Camila Muniz said...

Antes de tudo notei que você agora escreve meu nome com dois "L", e esclarecendo por que fechei o Lorraine... Bom, resolvi trancafiá-la na torre mais alta do reino. Por enquanto ela será um projeto que ninguém poderá acompanhar, como desde o começo eu decidira assim...
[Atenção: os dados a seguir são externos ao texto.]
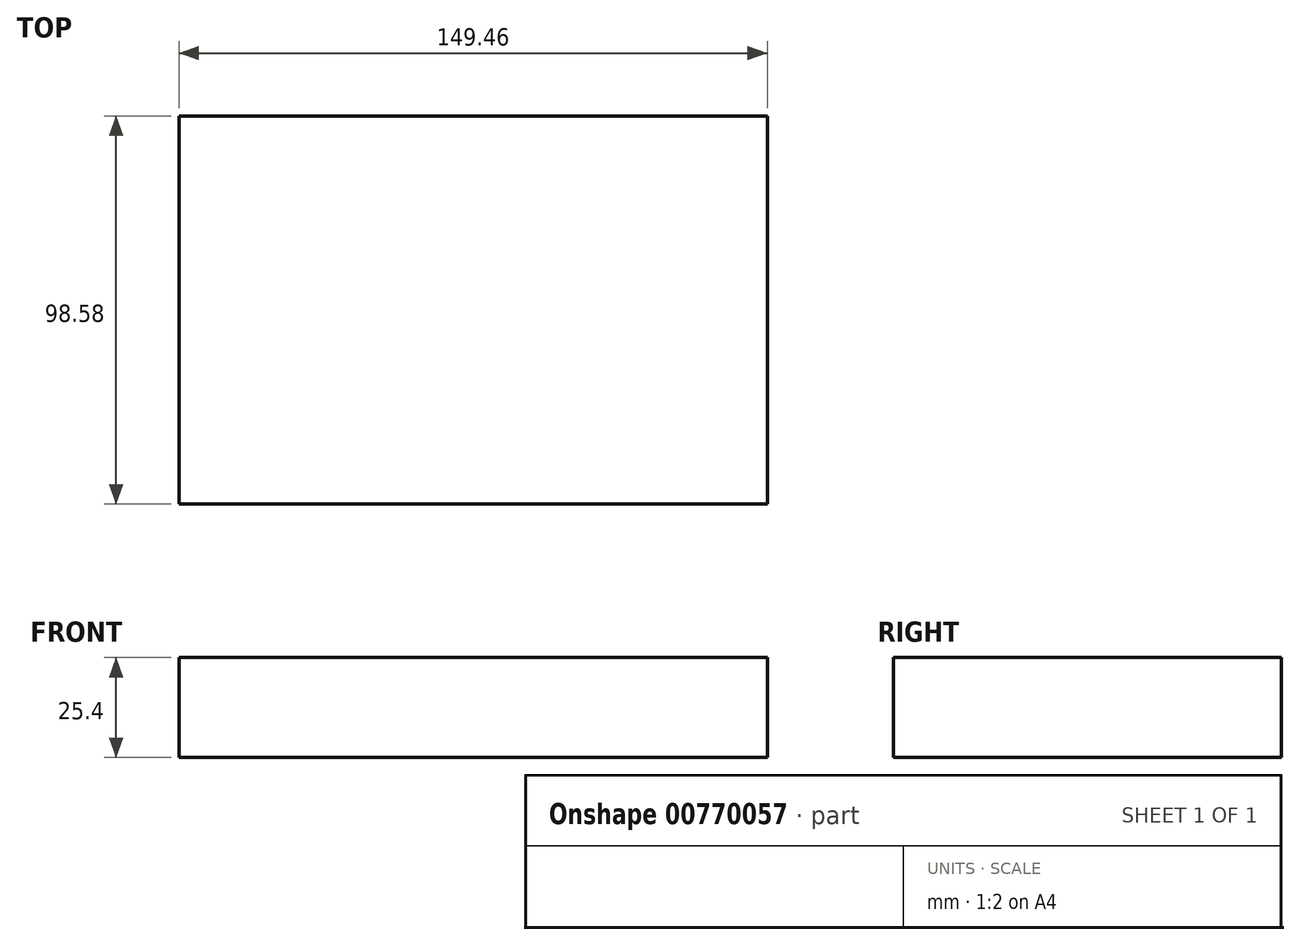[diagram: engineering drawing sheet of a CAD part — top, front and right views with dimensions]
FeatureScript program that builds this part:
annotation { "Feature Type Name" : "Feature", "Feature Type Description" : "" }
export const myFeature = defineFeature(function(context is Context, id is Id, definition is map)
    precondition{}
    {
        {
            var Q0;
            Q0=qCreatedBy(makeId("Top.planeOp"),FACE);
            var sketch = newSketch(context, id + "F0", { "sketchPlane" : qUnion([Q0])});
            skLineSegment(sketch, "E0.bottom", {"start": v(44.2, 39.44) * mm, "end": v(-105.26, 39.44) * mm});
            skLineSegment(sketch, "E0.top", {"start": v(44.2, -59.14) * mm, "end": v(-105.26, -59.14) * mm});
            skLineSegment(sketch, "E0.left", {"start": v(44.2, 39.44) * mm, "end": v(44.2, -59.14) * mm});
            skLineSegment(sketch, "E0.right", {"start": v(-105.26, 39.44) * mm, "end": v(-105.26, -59.14) * mm});
            skSolve(sketch);
        }
        {
            var Q0;
            Q0=makeQuery(id+"F0.imprint","IMPRINT",FACE,{"disambiguationData":[TD([[makeQuery(id+"F0.imprint","IMPRINT",EDGE,{"derivedFrom":sQuery(id+"F0.wireOp",EDGE,"E0.bottom")}),1.0]])]});
            extrude(context, id + "F1", {"entities" : qUnion([Q0]), "depth" : 25.4 * mm, "offsetDistance" : 25.4 * mm});
        }
    });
Sobre o texto... Nunca tive tanta vontade de ler o Alice como hoje, talvez seja até um sinal. Novamente percebo o quanto pode ser forte um laço. Só não entendo ainda que valor tem essa Gárgula para Alice. Se bem a conheço, pelos textos que leio, ela não hesitaria em matar a criatura. Será que ela conseguirá provar que ela é inocente? Em quanto se medirá a força da Morgan? Me lembre de ler o próximo texto!

Samuel Medina (Nerito Samedi) said...

Confesso que não entendo essa gárgula... às vezes ela parece realmente mais humana que a própria Alice. E eu sempre imaginei gárgulas menos humanos que qualquer coisa.
Agora, uma pista. A gárgula caça MacArtur's. Seria alguma questão de inimizade de famílias? E será que Alice não está apenas manipulando a criatura? Não sei se você já ouviu falar do mito do golem, mas essa gárgula parece um ser que, ao saber-se criado por um humano, esforça-se tanto em tornar-se humano que acaba esquecendo (ou abandonando) os propósitos para o qual foi criado...
Mas será que os humanos também não fazem isso? Esforçando-se tanto em tornar-se como seu Criador que esquecem o propósito(?) para o qual foram criados.

Cara amiga, novamente peço desculpas por ausentar-me durante tanto tempo. Aguardo o desfecho dessa narrativa, esse confronto psicológico entre Alice e a gárgula. Abraços!